ZapDvb is a software solution for DVB radio and television (sat, cable and terrestrial) that covers life viewing (or listening), various types of recording, lossless and fast MPEG II video editing and the integration of player tools to play previously recorded material or CDs and DVDs. ZapDvb includes a simple GUI that integrates it with KDE or GNOME. Recommended players are MPlayer and mpg123. Others like Xine and Kaffeine are supported. ZapDvb itself does not include a player!
You will also need a DVB card for life DVB viewing (or listening) and recording. A working version of the www.linuxtv.org drivers must be installed. Even the current (still preliminary) documentation contains a lot of information on technical details and how to install or configure player software or the drivers.
This software is very easy
to install or to compile! It does not depend on lots of
strange packets (because the players are not part of
ZapDvb itself). SuSE 9.1 ... SuSE 9.3 users can
install the provided RPM, the SuSE DVDs contain all other required
packages. ZapDvb was also tested on Debian Sarge
and Knoppix. For these systems deb packages are provided.
SuSE 9.1 Remark #1: the DVB drivers that came with 9.1 are outdated
and do not support some DVB cards.
SuSE 9.1 Remark #2: the Xine version the came with 9.1 is outdated.
Get something newer or try MPlayer.
SuSE 9.3 Remark #3: the original DVD came without MPEG or MP3
support, updates are available via SuSE or Packman.
Debian (Testing): Patch suspend2 into the 2.6.14 kernel - save to
disk is becomming usable (cifs gets broken by this).
ZapDvb is an integration tool that lets you build Media Control Center solutions (see zapmcc) that scale from server functionality over workstation usage to a set-top box application. It makes use of well known tools where ever it can and does not try to reinvent the wheel. The whole thing is scriptable and there is no monster GUI application. A couple of command lines tools are available (and are internally used), but as a KDE integration is provided, these are usually not visible to the user. KDE users will find some .desktop files to run ZapDvb tools or zapmcc in the KDE Multimedia Menu. Running in set-top box mode should make the application and your system child safe. A family mode supports using ZapDvb from multiple accounts while minimising conflicts between users.
Currently there are two restrictions: (1) there exists some documentation but not yet enough and (2) the GUI is currently based on kdialog and not very comfortable - although all important functions can be used via this GUI. Future releases will contain improvements for both points.

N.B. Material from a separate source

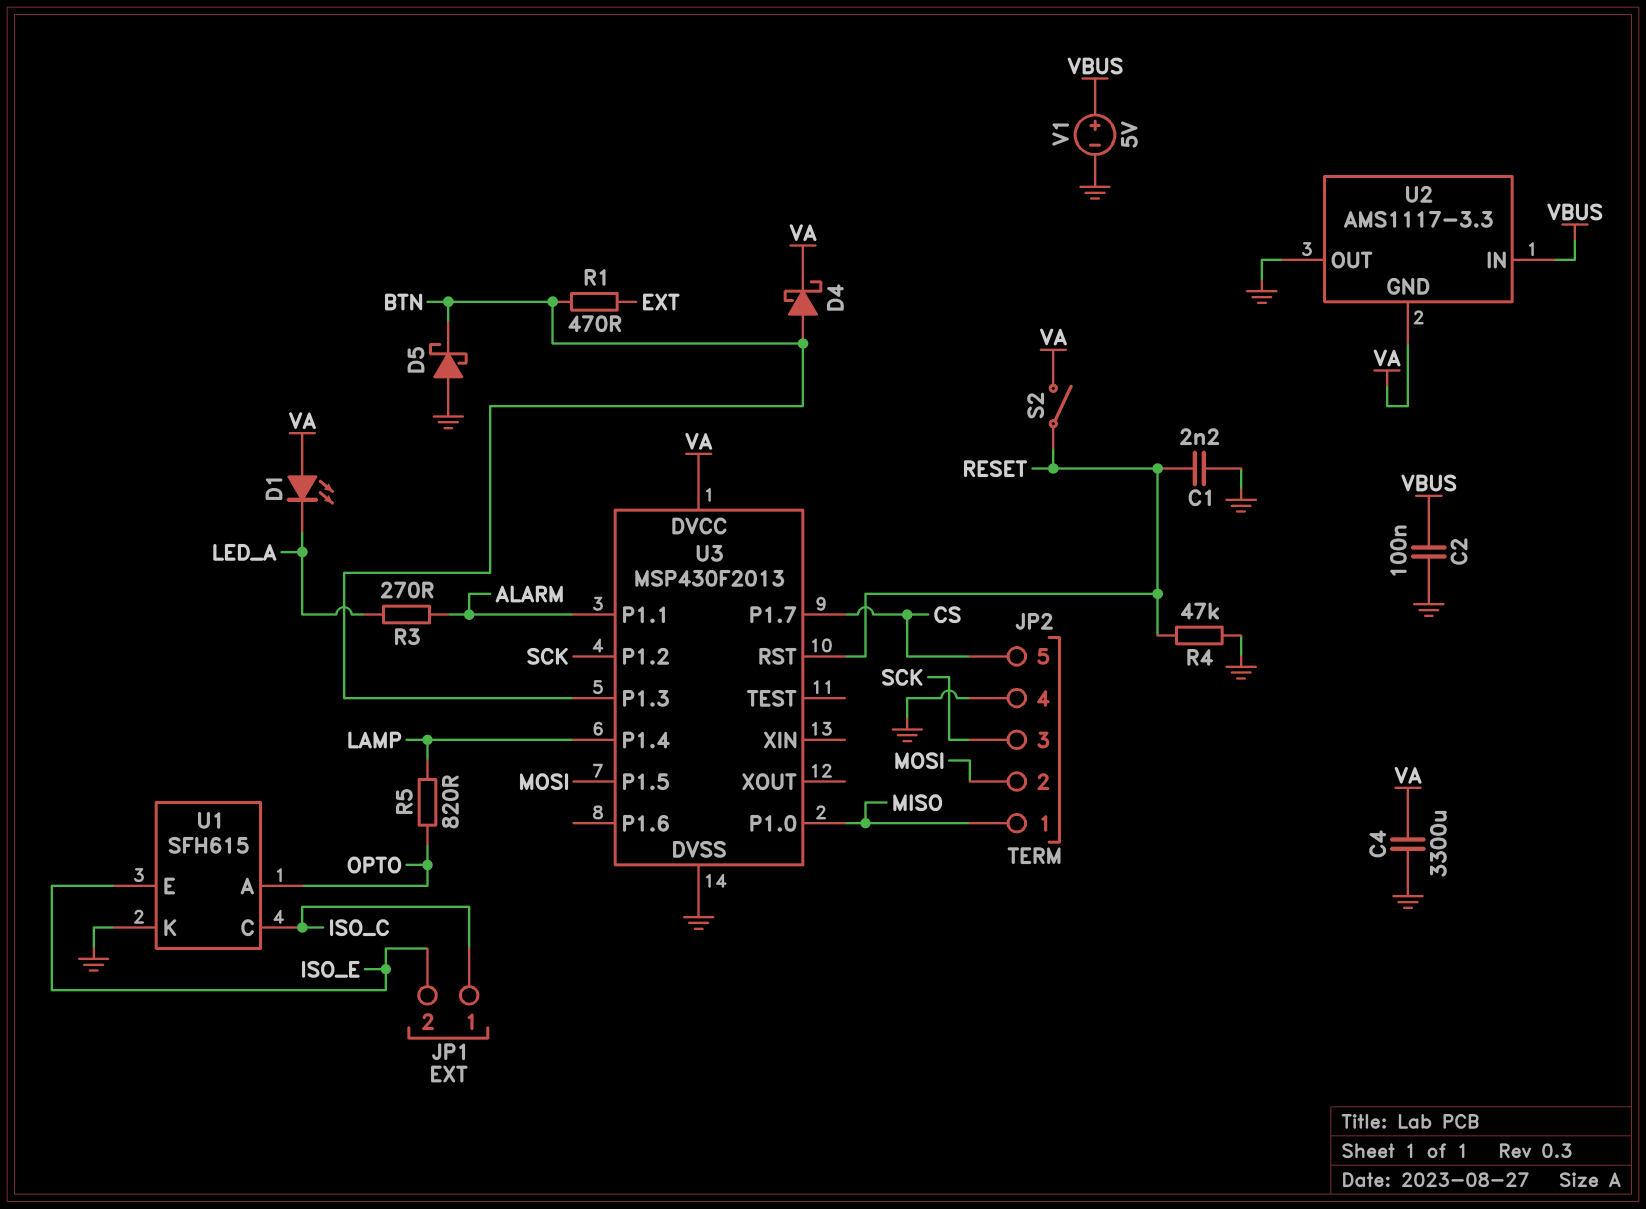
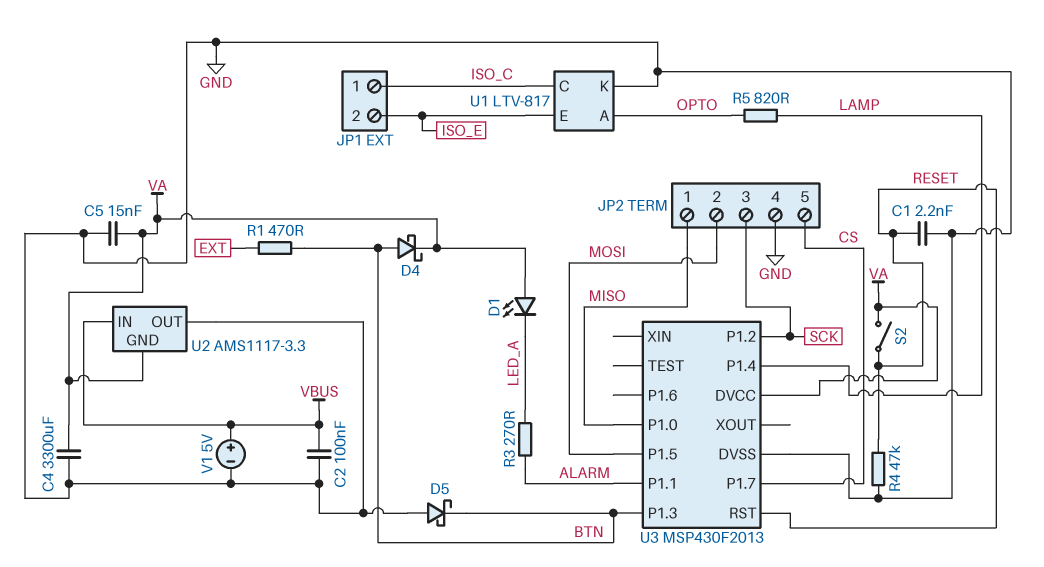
C5: none -> 15nF (GND, VA)
U1: SFH615 -> LTV-817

See the Download Page for the sources and/or the binaries for SuSE 9.x or Debian/Knoppix. Modem or ISDN users will be lucky, as the downloads files are quite small (typically around 300 kBytes).
The process of build, installation and configuration is described in detail in a set of essential HTML documents - see README. Starting with version 0.50 the user level documentation will come as an optional package (to reduce the download size).
Currently ZapDvb contains three important command line utilities:
Internally the following additional tools are used: zapdvb_cut (MPEG Editor), zapdvb_job (Managing atd and cron Jobs) and zapdvb_box (Set-top Box Startup). There is no need to call the internal tools directly, see zapmcc. For historic reasons there is a tool called zapcut, which is compatible to the 0.2x versions of ZapDvb (zapcut will be removed from future versions of this software).